Chaque année, de véritables sommes d'argent ne sont pas revendiquées par les assurés en matière de droits à la retraite. Ce phénomène est souvent causé par des contrats oubliés ou des démarches peu connues. L'Union Retraite s'emploie à remédier à cette situation et à mieux informer les générations concernées, à travers divers projets mis en place en 2024.
Un constat préoccupant
Il est indéniable que de nombreux droits à la retraite restent non revendiqués malgré la prise de conscience croissante des Français concernant leur avenir financier. Les raisons de ce constat? Une méconnaissance des processus ou un simple oubli, amenant certains individus à ne pas faire valoir l'intégralité de leurs droits. Cela inclut tant les régimes obligatoires (retraite de base et complémentaire) que les dispositifs d'épargne retraite supplémentaire, qu'ils soient souscrits individuellement ou par le biais de l'entreprise (PER, PERCO, Madelin, Corem, PERE, etc.). Comme le souligne le journal Les Echos, environ 80 % des contrats de retraite non liquidés proviennent des dispositifs d'épargne mis en place par les entreprises pour leurs employés.

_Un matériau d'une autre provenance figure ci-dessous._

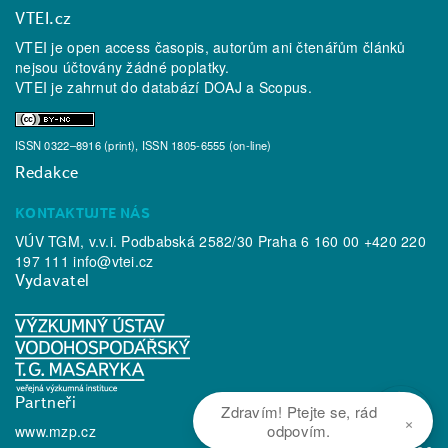
VTEI.cz
VTEI je open access časopis, autorům ani čtenářům článků
nejsou účtovány žádné poplatky.
VTEI je zahrnut do databází
DOAJ
a
Scopus
.
ISSN 0322–8916 (print), ISSN 1805-6555 (on-line)
Redakce
KONTAKTUJTE NÁS
VÚV TGM, v.v.i. Podbabská 2582/30 Praha 6 160 00 +420 220
197 111
info@vtei.cz
Vydavatel
Partneři
Zdravím! Ptejte se, rád
×
odpovím.
www.mzp.cz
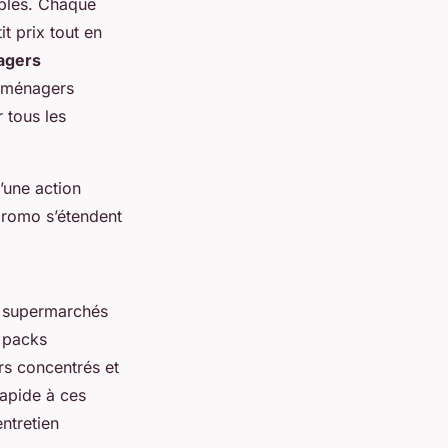
ables. Chaque
t prix tout en
agers
s ménagers
 tous les
’une action
 promo s’étendent
es supermarchés
 packs
s concentrés et
rapide à ces
entretien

Des initiatives pour informer
Pour contrer ce phénomène, diverses campagnes d'information ont été lancées, avec des résultats quantifiables. Selon le rapport d'activité 2024 de l'Union Retraite, 13 millions d'euros de droits non réclamés des régimes obligatoires ont été récupérés l'année précédente. En plus, 20 millions d'euros de pensions sont redistribués chaque année. Pour les générations visées par la campagne de sensibilisation de l'année précédente, notamment celles nées en 1947 et 1948, environ 30 % des personnes contactées ont réussi à faire valoir leurs droits.
Un nouvel axe de communication
Afin de mieux toucher les assurés, l'Union Retraite a abandonné les e-mails, jugés peu efficaces, pour privilégier l'envoi de courriers postaux. En 2024, trois nouvelles générations (1949, 1950 et 1954) ont été ciblées, avec l'expédition de 160 000 lettres. Celles-ci étaient destinées aux personnes remplissant certaines conditions, comme percevoir un minimum de 12 euros par mois de pension ou 150 euros en capital unique, tous régimes confondus, et ne pas avoir exercé d'activité professionnelle durant les deux années précédentes. Parallèlement, une première phase d'une expérimentation pour sensibiliser aux contrats de retraite supplémentaire a vu 38 000 lettres envoyées à des assurés de plus de 70 ans détenant au moins un contrat d'épargne retraite de plus de 100 euros, anticipant une seconde vague prévue en janvier 2025.
Les chiffres du rapport soulignent également un intérêt croissant des Français pour leur retraite, avec un afflux notable sur la plateforme Info Retraite. En 2023, 21,7 millions de simulations ont été effectuées via l'outil "Mon estimation retraite", représentant une augmentation de 155 % depuis 2021. Bien que ce chiffre soit inférieur au pic de la réforme de 2023, toutes les demandes ont connu une forte hausse notamment : +9 % pour les départs à la retraite, +57 % pour les pensions de réversion, +142 % pour les consultations des services aux retraités et +227 % pour le téléchargement des attestations fiscales.